I am less comfortable opining on Christmas rituals. I can, however, say with certainty that my personal Hanukkah ritual involves using a curved carrot peeler as an implement to clear candle stubs from the menorah each of the eight nights. Another widespread ritual is the discussion among knowledgeable Jews of exactly the best means of accomplishing that task.  Add to that the ritual second degree burns inflicted on the poor bubbe tasked with frying the latkes or, in fancy households, the sufiganyot. The latter should look familiar to Rustbelt residents who enjoyed paczki this week.

The legal problem is that while those may be rituals in a colloquial sense, they are not rituals in a tariff sense. According to the Court of International Trade, a ritual is "a customarily repeated often formal act or series of acts." That means it is something done the same way, using the same steps, every time. A ritual is essentially scripted and can be reduced to the instructions necessary to accomplish it. That is distinct from the raucous and chaotic family gathering around the Thanksgiving or Christmas table.
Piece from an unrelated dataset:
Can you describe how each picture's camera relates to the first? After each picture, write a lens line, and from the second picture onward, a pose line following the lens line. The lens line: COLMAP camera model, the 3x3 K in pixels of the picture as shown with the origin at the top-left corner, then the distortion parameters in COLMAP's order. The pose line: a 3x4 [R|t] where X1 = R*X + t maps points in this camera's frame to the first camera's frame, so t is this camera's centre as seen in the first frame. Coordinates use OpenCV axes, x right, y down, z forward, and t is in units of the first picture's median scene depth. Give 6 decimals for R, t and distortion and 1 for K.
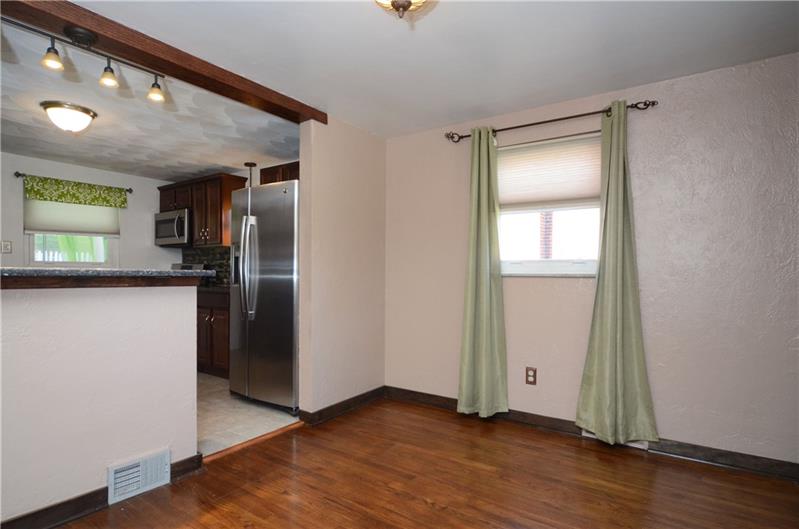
lens RADIAL K [[426.9, 0, 383.8], [0, 426.9, 275.5], [0, 0, 1]] dist [0.006491, 0.001604]
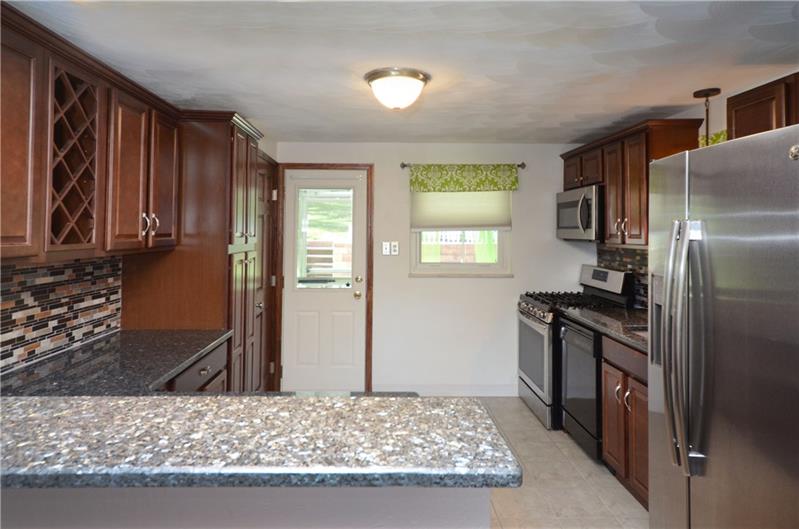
lens RADIAL K [[488.5, 0, 382.8], [0, 488.5, 220.1], [0, 0, 1]] dist [0.000110, 0.003576]
pose [[0.605204, -0.020487, -0.795807, -0.081407], [-0.008383, 0.999449, -0.032105, -0.082826], [0.796026, 0.026101, 0.604699, 0.331477]]
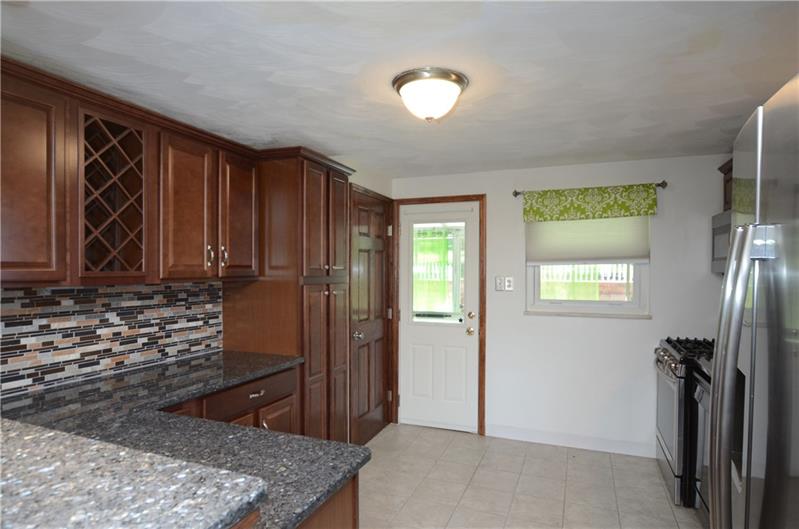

That understanding of "ritual" is consistent with exemplars in the tariff item. Seder plates, for example, are part of the ritual Passover Seder. "Seder" means "order" and the important ritual of every Seder is telling the story of the redemption from salvery in Egypt. The event is so ritualized that there is a manual given each participant. 



No matter what crazy things happen at any particular Seder, there is a defined ritual for telling the Passover story. It involves four cups of wine, four questions, and a plate full of symbolic foods. Often, the evening ends with a debate over whether Charlton Heston was better in The 10 Commandments or in The Omega Man, but that is not in the haggadah. 

Plaintiffs in this case lost because the Court of International Trade found that a family dinner is not a "ritual," even when it falls on Thanksgiving or Christmas. In other words, every celebration is not a ritual celebration. With no ritual involved, the dinnerware could not be classified in 9817. 

Note to the tableware industry, you might want to take a lesson from Maxwell House Coffee and start printing instruction books for Thanksgiving and Christmas dinner.